An Su-27K prototype performs a dry hookup during buddy refuelling trials using the UPAZ-1A Sakhalin series centreline refuelling store.  Most late build Flankers are equipped with a retractable aerial refuelling probe and floodlights (RuAF photo).

The Su-27K/Su-33 Flanker D was recently ordered by the PLA-N Air Arm to equip the Varyag air wing (RuN).

Sukhoi Su-27K/Su-33 Flanker D and Su-27KUB/Su-33UB 

The navalised Su-27K for Korablny' was developed for the Project 1143.5 55,000 tonne class aircraft carrier, of which four were to have been built. The Su-27K is the Russian equivalent to the US Navy F-14 series, but also important as it was the prototype for design features which migrated to a wide range of other Flanker variants and derivatives.

The Su-27K had folding wings and stabilators, strengthened undercarriage with twin nosewheels, upgraded hydraulics, a tailhook, enlarged flaperons, a modified ejection seat angle, folding outer wings and stabs, upgraded FBW, modified LERX (Leading Edge Root Extensions) with canards, enlarged leading edge slats and a deployable aerial refuelling probe. The refuelling probe modification included a pair of deployable floodlights in the nose, used to illuminate the tanker aircraft, here intended to be either an Il-78 Midas or another Su-27 buddy tanker carrying a centreline UPAZ hose-drogue pod. The probe permits a fuel transfer rate into the fighter of up to 4,000 lb/min. Another notable Su-27K feature which migrated to later Flanker variants was the right offset IR Search and Track housing, this improving the pilot's downward view over the aircraft's nose. Production Su-27Ks operated by the Russian Navy are often designated the Su-33. Perhaps the most important feature of the Su-27K/Su-33 are the enlarged LERX/canards which increase the available body lift of the aircraft, and the centre of pressure forward thus enhancing achievable pitch rates. The Su-27 series shares with the F-14 series a large body lift capacity resulting from the wide fuselage tunnel - as a result the aircraft's effective wing loading is much lower than that of aircraft with different configurations. This is reflected in superb high alpha handling and sustained turn rates. The enlarged LERX/canards migrated to a range of other Flanker variants, including the Su-35, Su-37 and production Su-30MKI.
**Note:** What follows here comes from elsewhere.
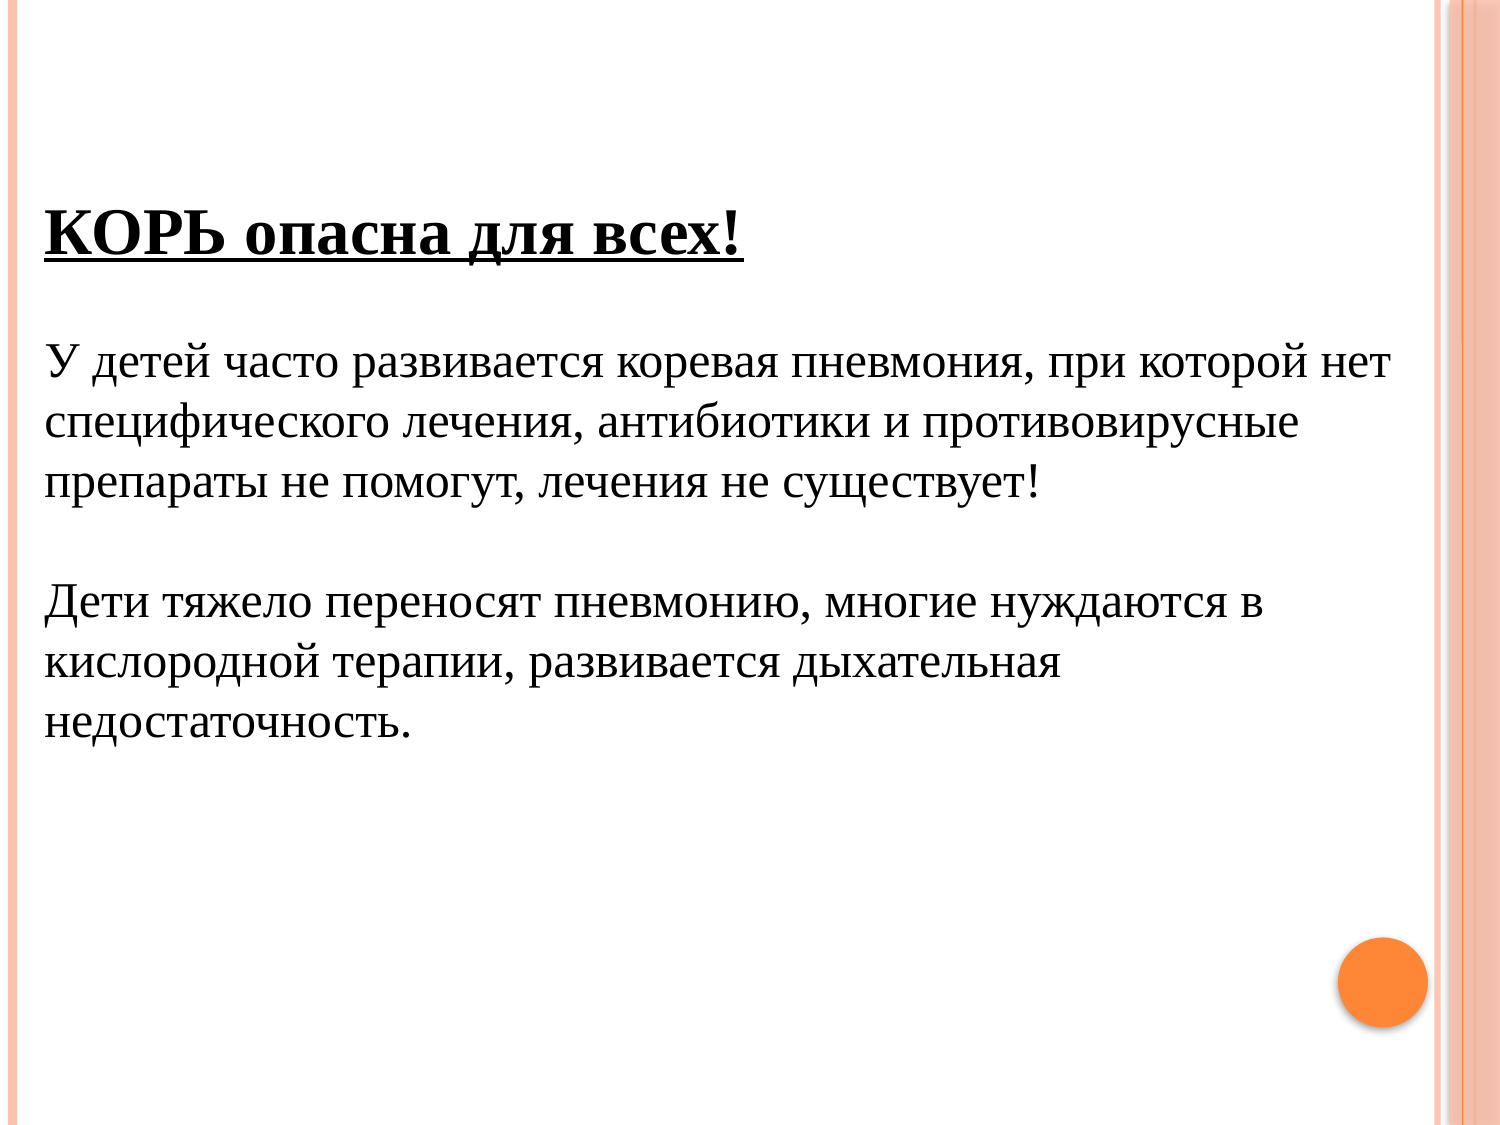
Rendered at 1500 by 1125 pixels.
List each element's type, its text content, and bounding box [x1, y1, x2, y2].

text_box КОРЬ опасна для всех! У детей часто развивается коревая пневмония, при которой нет специфического лечения, антибиотики и противовирусные препараты не помогут, лечения не существует! Дети тяжело переносят пневмонию, многие нуждаются в кислородной терапии, развивается дыхательная недостаточность. [29, 180, 1412, 806]
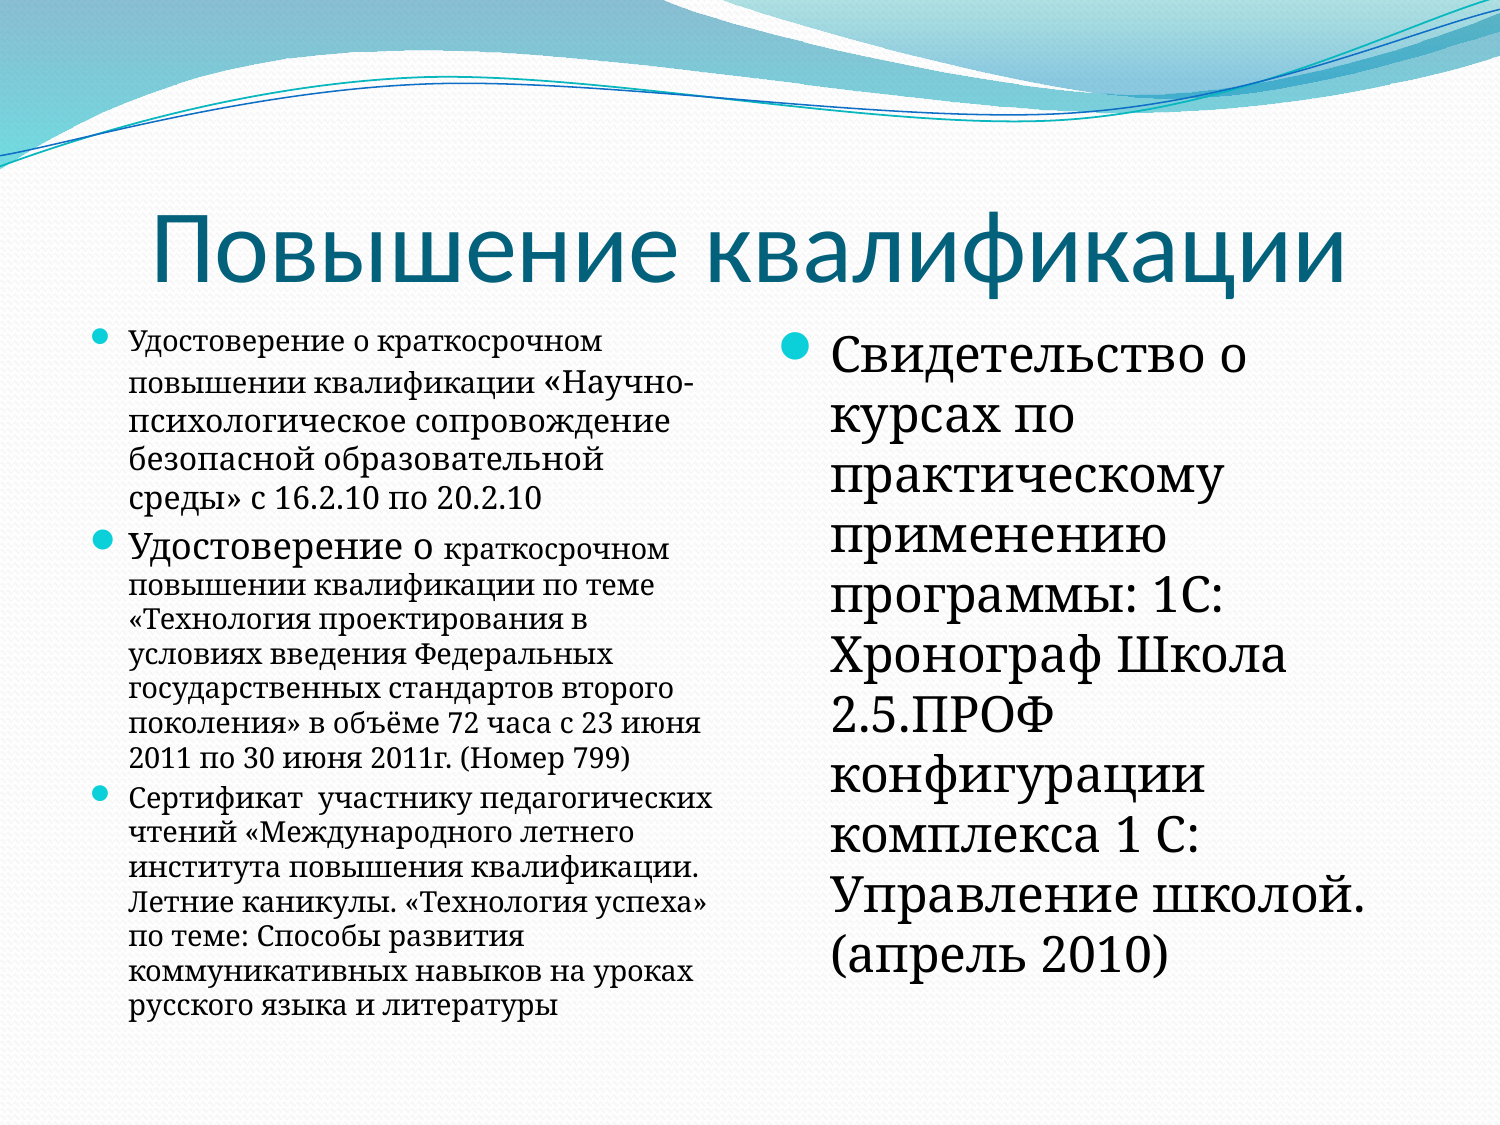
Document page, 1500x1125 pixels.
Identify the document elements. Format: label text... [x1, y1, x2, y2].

Experience from initial Su-27K flight testing and trials indicated that major issues would arise with training pilots for carrier recoveries. Without the large range of aircraft types, and specialised carrier trainers operated by the US Navy, the Soviet AV-MF needed an aircraft which was identical in handling to the basic Su-27K but dual seated, without the forward visibility impediments of the existing tandem configuration Su-27UB.
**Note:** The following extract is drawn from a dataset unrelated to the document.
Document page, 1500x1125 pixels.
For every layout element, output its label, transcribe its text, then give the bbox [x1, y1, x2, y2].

Design of the dual navalised combat trainer derivative began in 1989, the aim being to produce an airframe suitable for a range of other carrier based roles such as reconnaissance, aerial refuelling, maritime strike and support jamming - niches in the US Navy now being filled by F/A-18E/F derivatives.

The new Su-27KUB (Korabl'niy Uchebno-Boyeviy - Shipboard Trainer-Combat) included a radically revised forward fuselage and a range of incremental aerodynamic changes. The latter are cited as enlargement of the canards, stabilisers, fins and rudders. The wing fold position was moved further outboard.
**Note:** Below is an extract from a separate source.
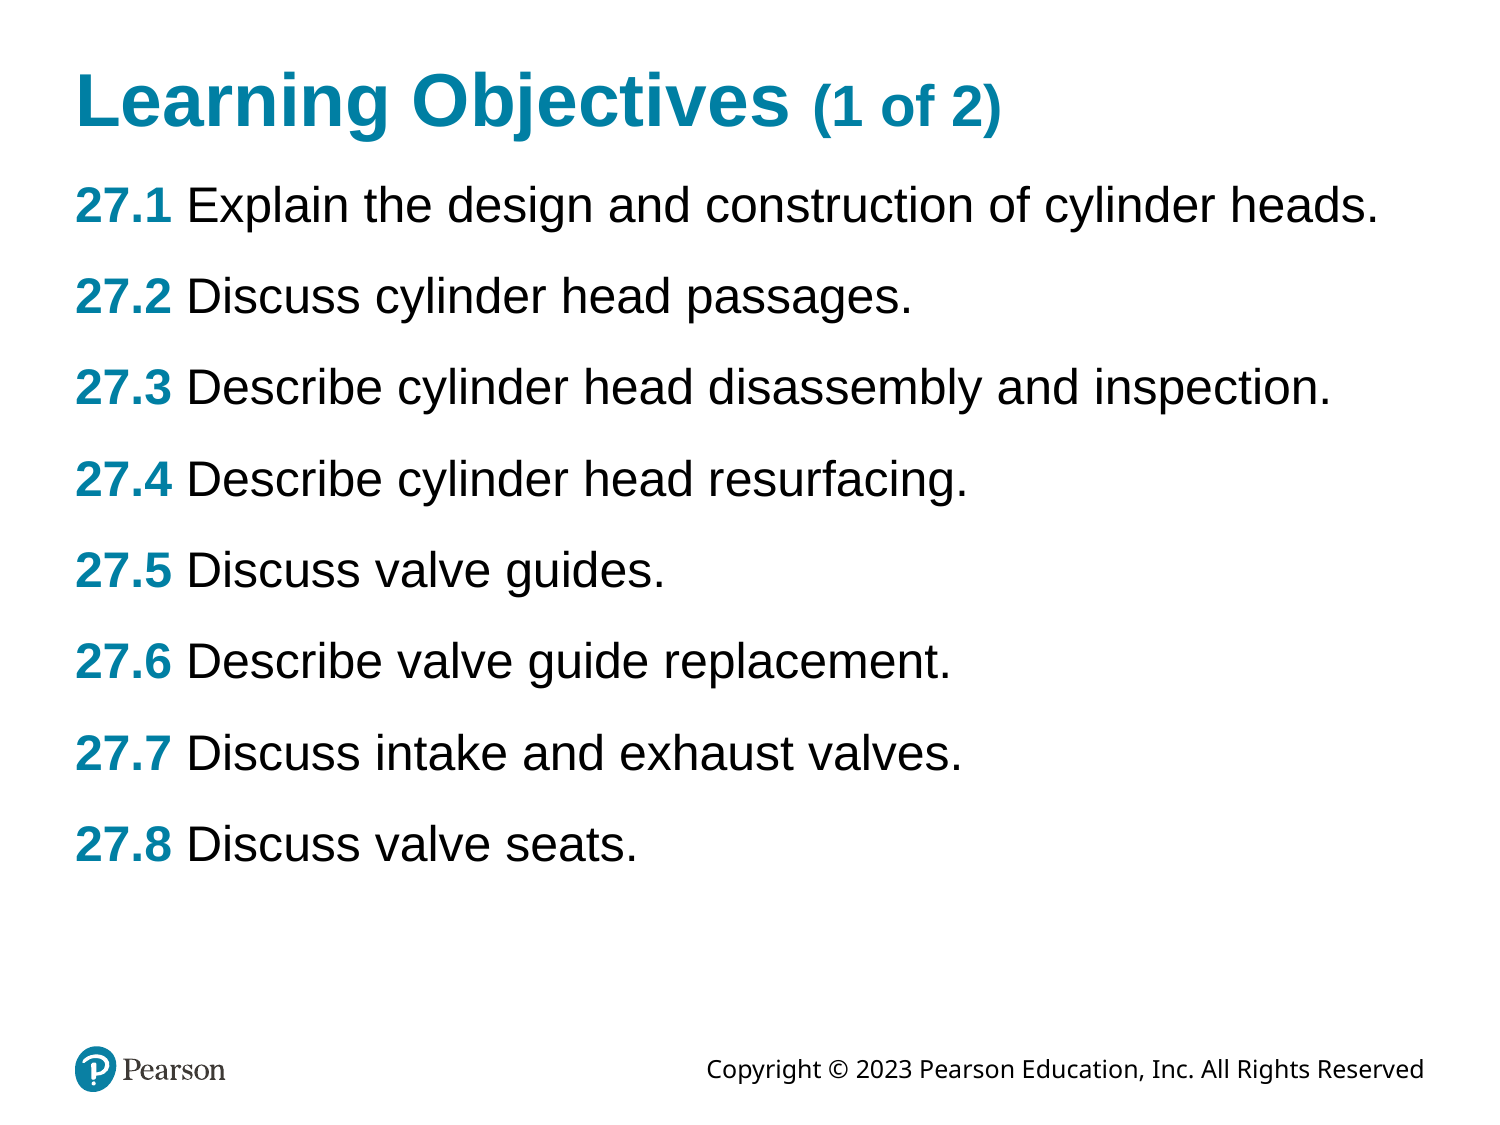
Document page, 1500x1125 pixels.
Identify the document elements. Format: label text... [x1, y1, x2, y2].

title Learning Objectives (1 of 2) [75, 43, 1425, 164]
list 27.1 Explain the design and construction of cylinder heads. 27.2 Discuss cylinder head passages. 27.3 Describe cylinder head disassembly and inspection. 27.4 Describe cylinder head resurfacing. 27.5 Discuss valve guides. 27.6 Describe valve guide replacement. 27.7 Discuss intake and exhaust valves. 27.8 Discuss valve seats. [75, 164, 1425, 879]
The new side-by-side cockpit involved a major resculpting of the forward fuselage, with crew access via a nosewheel well deployable ladder. The crew sit on upward firing ejection seats under jettisonable canopy panels. The circular cross section of the nose was retained, but the baseline NIIP N-001 multimode radar was to be replaced by a Phazotron Zhuk derivative. The OEPS/OLS-27 IRST housing was located on the centreline of the cockpit.

The prototype Su-27KUB first flew in April 1999, but no significant production orders have materialised due to the collapse of Russian carrier aviation funding post 1991. Production aircraft, designated as Su-33UB, would be built by KNAAPO at Komsomolsk Na Amure.

A demonstration Su-33UB aircraft has been flown at a Russian airshow, equipped with thrust vectoring Saturn Al-31FU engines. A TVC capability would be useful for ski jump launches, reduced approach and trap speeds, and improved turning performance, compromised to some extent by the heavier forward fuselage against baseline Flanker variants.